Set of tasks:
• A. Write out the part of the RemoveCentromereTelomeres documentation that opens with the words containing "A Data Frame" and closes with "of the segment.".
• B. Rewrite the paragraph of the RemoveCentromereTelomeres documentation that begins "Removes each chromosome's centromere and telomeres" as a short bulleted list that keeps its main facts.
• C. Proceed with the RemoveCentromereTelomeres documentation from the point where it stops.

Supplied passage:

=== Begin Enclosure ===

Skip to contents

Removes each chromosome's centromere and telomeres. The positions of these centromeres/telomeres is specified in the given arrays. So, the start positions of the 23 centromeres is in centromere_starts, the end positions of the 23 centromeres is in centromere_ends, and so on. By 'telomere 2' we mean the second (bottom) telomere, while telomere 1 woud be the first (top) one. Note that there are parameters for telomere 2 (telomere_2_starts and telomere_2_ends), but not for telomere 1. The reason for this is that, in the algorithm, the start position and end position of telomere 1 is the same for ALl chromosomes (base 0 up to 10000).

Usage

RemoveCentromereTelomeres(
  df,
  include_chr_X,
  centromere_starts,
  centromere_ends,
  telomere_2_starts,
  telomere_2_ends
)

Arguments

df

A Data Frame with segment data. Requirements:

  1. Column 1 is chromosome number

  2. Column 2 is the start position of the segment

  3. column 3 is the end position of the segment.

=== End Enclosure ===

(Records excerpted from a collection)
=== Begin Enclosure ===

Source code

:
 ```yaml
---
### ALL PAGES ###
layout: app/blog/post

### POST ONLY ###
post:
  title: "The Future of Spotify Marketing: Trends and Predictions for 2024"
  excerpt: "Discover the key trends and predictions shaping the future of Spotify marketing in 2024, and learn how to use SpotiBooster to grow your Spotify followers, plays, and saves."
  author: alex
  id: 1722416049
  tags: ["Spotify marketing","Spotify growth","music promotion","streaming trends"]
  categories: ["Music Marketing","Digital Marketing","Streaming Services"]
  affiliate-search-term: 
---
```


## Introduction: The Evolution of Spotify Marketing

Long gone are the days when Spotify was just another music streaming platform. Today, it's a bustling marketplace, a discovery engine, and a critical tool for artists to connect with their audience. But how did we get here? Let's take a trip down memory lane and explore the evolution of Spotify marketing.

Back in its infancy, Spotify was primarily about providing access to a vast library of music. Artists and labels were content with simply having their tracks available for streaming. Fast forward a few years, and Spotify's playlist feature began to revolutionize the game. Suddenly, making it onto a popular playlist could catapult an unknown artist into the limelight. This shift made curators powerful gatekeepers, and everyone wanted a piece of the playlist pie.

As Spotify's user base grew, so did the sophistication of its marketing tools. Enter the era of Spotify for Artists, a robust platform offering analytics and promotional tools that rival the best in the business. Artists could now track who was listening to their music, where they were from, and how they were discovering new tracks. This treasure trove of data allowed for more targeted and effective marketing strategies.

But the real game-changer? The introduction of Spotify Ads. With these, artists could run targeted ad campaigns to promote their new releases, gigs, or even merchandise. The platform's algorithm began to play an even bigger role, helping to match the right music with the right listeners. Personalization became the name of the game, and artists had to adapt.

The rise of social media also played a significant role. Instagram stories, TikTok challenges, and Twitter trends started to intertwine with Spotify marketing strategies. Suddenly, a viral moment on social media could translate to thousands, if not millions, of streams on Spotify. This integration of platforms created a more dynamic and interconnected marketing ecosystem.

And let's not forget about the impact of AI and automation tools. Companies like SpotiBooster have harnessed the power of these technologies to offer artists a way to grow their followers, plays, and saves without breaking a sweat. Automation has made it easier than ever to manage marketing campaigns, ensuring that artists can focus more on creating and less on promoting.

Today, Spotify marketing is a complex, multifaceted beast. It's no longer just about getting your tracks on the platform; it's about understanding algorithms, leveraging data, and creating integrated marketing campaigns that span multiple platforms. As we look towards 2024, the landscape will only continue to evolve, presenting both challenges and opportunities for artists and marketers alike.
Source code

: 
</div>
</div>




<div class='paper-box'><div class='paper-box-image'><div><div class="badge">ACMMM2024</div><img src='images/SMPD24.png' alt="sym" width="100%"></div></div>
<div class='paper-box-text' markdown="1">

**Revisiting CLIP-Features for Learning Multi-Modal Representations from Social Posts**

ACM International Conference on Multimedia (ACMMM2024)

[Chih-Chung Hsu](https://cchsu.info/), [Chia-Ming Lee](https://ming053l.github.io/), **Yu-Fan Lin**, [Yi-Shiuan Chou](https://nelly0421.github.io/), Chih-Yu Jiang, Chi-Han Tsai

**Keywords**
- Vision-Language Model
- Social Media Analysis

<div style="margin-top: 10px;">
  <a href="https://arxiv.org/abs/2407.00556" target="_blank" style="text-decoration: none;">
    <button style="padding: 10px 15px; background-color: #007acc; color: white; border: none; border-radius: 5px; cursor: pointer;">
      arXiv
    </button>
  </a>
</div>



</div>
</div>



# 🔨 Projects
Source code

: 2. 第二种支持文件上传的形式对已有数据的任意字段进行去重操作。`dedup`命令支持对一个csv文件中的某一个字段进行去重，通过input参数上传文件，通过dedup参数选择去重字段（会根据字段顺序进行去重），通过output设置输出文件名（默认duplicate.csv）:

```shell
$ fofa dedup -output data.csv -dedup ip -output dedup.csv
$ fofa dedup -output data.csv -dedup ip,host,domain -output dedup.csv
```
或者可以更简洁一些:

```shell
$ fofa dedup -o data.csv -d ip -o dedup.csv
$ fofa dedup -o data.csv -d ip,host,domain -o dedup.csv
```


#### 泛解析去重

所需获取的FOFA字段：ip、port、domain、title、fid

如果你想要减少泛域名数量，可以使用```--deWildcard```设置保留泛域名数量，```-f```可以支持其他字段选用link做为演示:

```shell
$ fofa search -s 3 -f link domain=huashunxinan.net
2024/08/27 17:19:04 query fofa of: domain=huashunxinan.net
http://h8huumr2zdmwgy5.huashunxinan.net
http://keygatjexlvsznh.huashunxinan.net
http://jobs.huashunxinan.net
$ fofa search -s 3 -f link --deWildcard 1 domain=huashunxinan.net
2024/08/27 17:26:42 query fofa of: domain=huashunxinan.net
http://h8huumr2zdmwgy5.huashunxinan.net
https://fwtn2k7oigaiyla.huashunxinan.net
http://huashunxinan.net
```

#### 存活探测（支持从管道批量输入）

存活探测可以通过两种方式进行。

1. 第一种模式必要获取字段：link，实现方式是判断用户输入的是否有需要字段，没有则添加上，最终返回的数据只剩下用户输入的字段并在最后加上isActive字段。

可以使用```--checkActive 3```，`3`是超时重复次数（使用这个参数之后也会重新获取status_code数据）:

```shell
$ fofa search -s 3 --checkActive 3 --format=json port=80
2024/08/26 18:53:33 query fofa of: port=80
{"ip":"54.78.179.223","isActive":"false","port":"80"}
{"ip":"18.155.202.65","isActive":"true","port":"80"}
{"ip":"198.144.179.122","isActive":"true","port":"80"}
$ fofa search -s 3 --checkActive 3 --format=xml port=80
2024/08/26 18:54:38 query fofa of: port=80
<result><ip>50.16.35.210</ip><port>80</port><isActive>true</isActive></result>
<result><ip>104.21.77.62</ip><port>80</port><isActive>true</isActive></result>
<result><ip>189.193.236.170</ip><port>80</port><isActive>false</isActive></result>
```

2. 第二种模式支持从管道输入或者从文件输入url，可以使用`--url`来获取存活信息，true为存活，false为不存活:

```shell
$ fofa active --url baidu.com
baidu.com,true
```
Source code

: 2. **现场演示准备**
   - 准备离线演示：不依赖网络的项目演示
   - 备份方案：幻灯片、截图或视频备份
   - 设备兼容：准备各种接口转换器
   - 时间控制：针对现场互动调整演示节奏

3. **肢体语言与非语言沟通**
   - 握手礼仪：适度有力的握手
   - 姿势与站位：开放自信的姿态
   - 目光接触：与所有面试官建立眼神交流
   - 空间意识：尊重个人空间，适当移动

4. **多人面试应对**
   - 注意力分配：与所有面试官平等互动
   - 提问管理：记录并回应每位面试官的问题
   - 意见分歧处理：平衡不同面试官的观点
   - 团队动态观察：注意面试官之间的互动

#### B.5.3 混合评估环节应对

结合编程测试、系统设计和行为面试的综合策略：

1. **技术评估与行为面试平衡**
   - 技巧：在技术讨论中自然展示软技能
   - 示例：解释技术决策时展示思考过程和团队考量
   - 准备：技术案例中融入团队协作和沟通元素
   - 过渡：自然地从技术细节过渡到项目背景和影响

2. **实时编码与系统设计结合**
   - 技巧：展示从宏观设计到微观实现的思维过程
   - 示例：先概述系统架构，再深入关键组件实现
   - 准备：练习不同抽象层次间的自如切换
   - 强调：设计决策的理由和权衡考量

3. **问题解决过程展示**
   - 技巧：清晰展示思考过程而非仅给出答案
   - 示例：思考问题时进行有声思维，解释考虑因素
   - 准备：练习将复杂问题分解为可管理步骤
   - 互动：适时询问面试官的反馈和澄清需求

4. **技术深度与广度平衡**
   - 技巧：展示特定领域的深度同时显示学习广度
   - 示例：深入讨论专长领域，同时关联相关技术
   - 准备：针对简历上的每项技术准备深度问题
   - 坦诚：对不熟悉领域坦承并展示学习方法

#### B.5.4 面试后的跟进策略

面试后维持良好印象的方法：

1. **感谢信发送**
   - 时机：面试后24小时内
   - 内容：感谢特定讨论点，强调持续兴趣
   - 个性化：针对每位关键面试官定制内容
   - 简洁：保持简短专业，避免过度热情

=== End Enclosure ===

List of answers:
• A.
A Data Frame with segment data. Requirements:

  1. Column 1 is chromosome number

  2. Column 2 is the start position of the segment

  3. column 3 is the end position of the segment.

• B.
- Removes the centromere and telomeres of each chromosome.
- Positions come from the given arrays: centromere_starts holds the start positions of the 23 centromeres, centromere_ends their end positions, and so on.
- Telomere 1 is the first (top) telomere. Telomere 2 is the second (bottom) one.
- Only telomere 2 has parameters (telomere_2_starts and telomere_2_ends). The algorithm uses the same telomere 1 position for all chromosomes: base 0 up to 10000.

• C.
include_chr_X

A boolean: True if you want its spurious regions removed. False otherwise.

centromere_starts

An array: contains the start positions of all 23 chromosome's centromeres IN ORDER from 1 to 23.

centromere_ends

An array: contains the end positions of all 23 chromosome's centromeres IN ORDER from 1 to 23.

telomere_2_starts

An array: contains the start positions of all 23 chromosome's second telomere IN ORDER from 1 to 23.

telomere_2_ends

An array: contains the end positions of all 23 chromosome's second telomere IN ORDER from 1 to 23.